\name{seqCompare}
\alias{seqCompare}
\alias{seqLRT}
\alias{seqBIC}

\title{BIC and Likelihood ratio test for comparing two sequence data}

\description{The function \code{seqCompare} computes the likelihood ratio test (LRT) and Bayesian Information Criterion (BIC) for comparing two groups within each of a series of set. The functions \code{seqBIC} and \code{seqLRT} are aliases that return only the BIC or the LRT.
}

\usage{
seqCompare(seqdata, seqdata2=NULL, group=NULL, set=NULL,
    s=100, seed=36963, stat="all", squared="LRTonly",
    weighted=TRUE, opt=NULL, BFopt=NULL, method, ...)

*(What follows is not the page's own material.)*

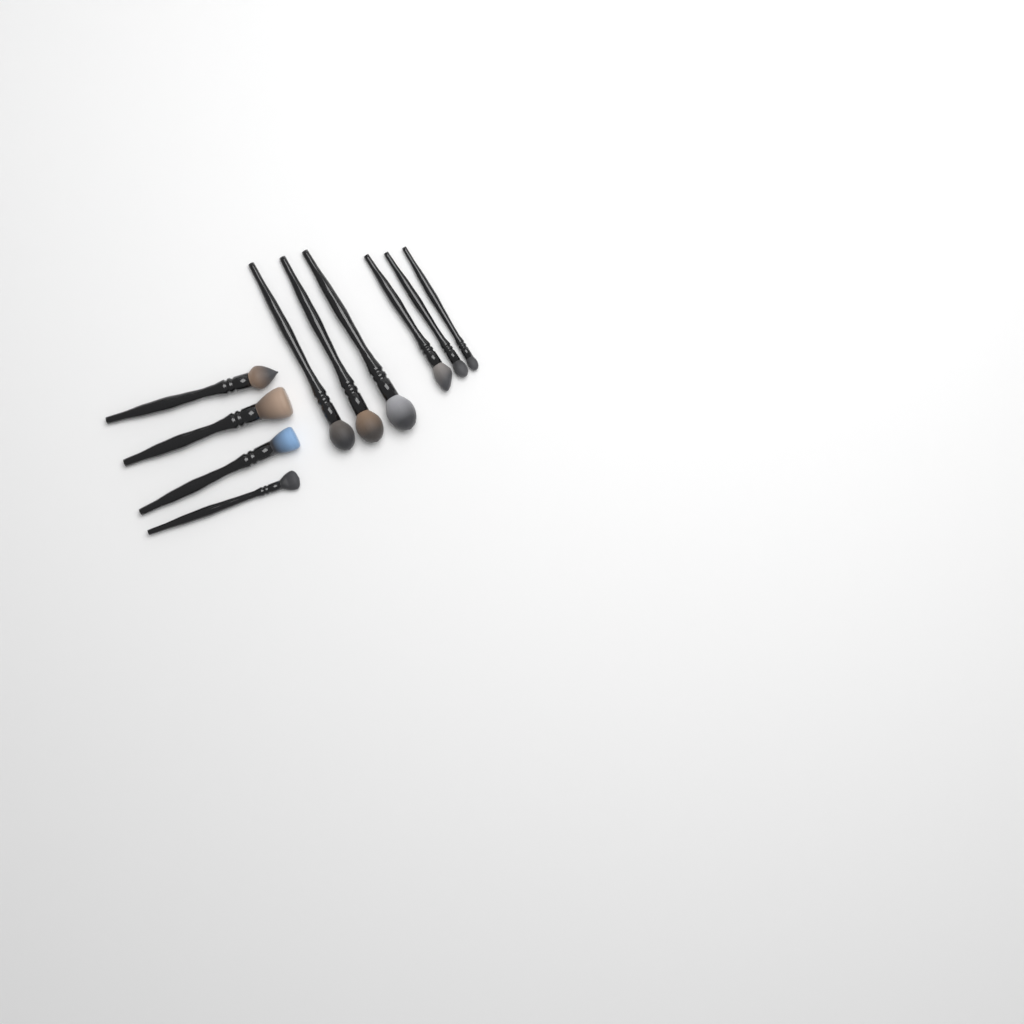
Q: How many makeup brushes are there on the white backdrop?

seqLRT(seqdata, seqdata2=NULL, group=NULL, set=NULL, s=100,
    seed=36963, squared="LRTonly", weighted=TRUE, opt=NULL,
    BFopt=NULL, method, ...)

seqBIC(seqdata, seqdata2=NULL, group=NULL, set=NULL, s=100,
    seed=36963, squared="LRTonly", weighted=TRUE, opt=NULL,
    BFopt=NULL, method, ...)
}

\arguments{
\item{seqdata}{Either a state sequence object (\code{stslist} created with \code{\link[TraMineR]{seqdef}}) or a list of state sequence objects, e.g., \code{list(cohort1.seq,cohort2.seq,cohort3.seq)}.
  %\code{list()} function. E.g., list(cohort1.seq,cohort2.seq,cohort3.seq) where *.seq is
  %generated by \code{\link[TraMineR]{seqdef}}.
}

\item{seqdata2}{Either a state sequence object (\code{stslist} or a list of state sequence objects. Must be \code{NULL} when \code{group} is not \code{NULL}. If not \code{NULL}, must be of same type than \code{seqdata}. See details.
}
  \item{group}{Vector of length equal to number of sequences in \code{seqdata}. A dichotomous grouping variable. See details.
  }
  \item{set}{Vector of length equal to number of sequences in \code{seqdata}. Variable defining the sets. See details.
  }

\item{s}{Integer. Default 100. The size of random samples of sequences. When 0, no sampling is done.
}

\item{seed}{Integer. Default 36963. Using the same seed number guarantees the same results
  each time.
}
  \item{stat}{String. The requested statistics. One of \code{"LRT"}, \code{"BIC"}, or \code{"all"}
  }
  \item{squared}{Logical. Should squared distances be used? Can also be \code{"LRTonly"}, in which case the distances to the centers are computed using non-squared distances and LRT is computed with squared distances.
  }
  \item{weighted}{Logical or String. Should weights be taken into account when available? Can also be \code{"by.group"}, in which case weights are used and normalized to respect group sizes.
  }
  \item{opt}{Integer or \code{NULL}. Either 1 or 2. Computation option. When 1, the distance matrix is computed successively for each pair of samples of size s. When 2, the distances are computed only once for each pair of sets of observed sequences and the distances for the samples are extracted from that matrix. When \code{NULL} (default), 1 is chosen when the sum of sizes of the two groups is larger than 2*s and 2 otherwise.
  }
  \item{BFopt}{Integer or \code{NULL}. Either 1 or 2. Applies only when BIC is computed on multiple samples. When 1 the displayed Bayes Factor (BF) is the averaged BF. When 2, the displayed BF is obtained from the averaged BIC. When \code{NULL} both BFs are displayed.
  }
\item{method}{String. Method for computing sequence distances. See documentation for \code{\link[TraMineR]{seqdist}}. Additional arguments may be required depending on the method chosen.
}
\item{...}{Additional arguments passed to \code{\link[TraMineR]{seqdist}}.
}

}

\details{
The \code{group} and \code{set} arguments can only be used when \code{seqdata} is an \code{stslist} object (a state sequence object).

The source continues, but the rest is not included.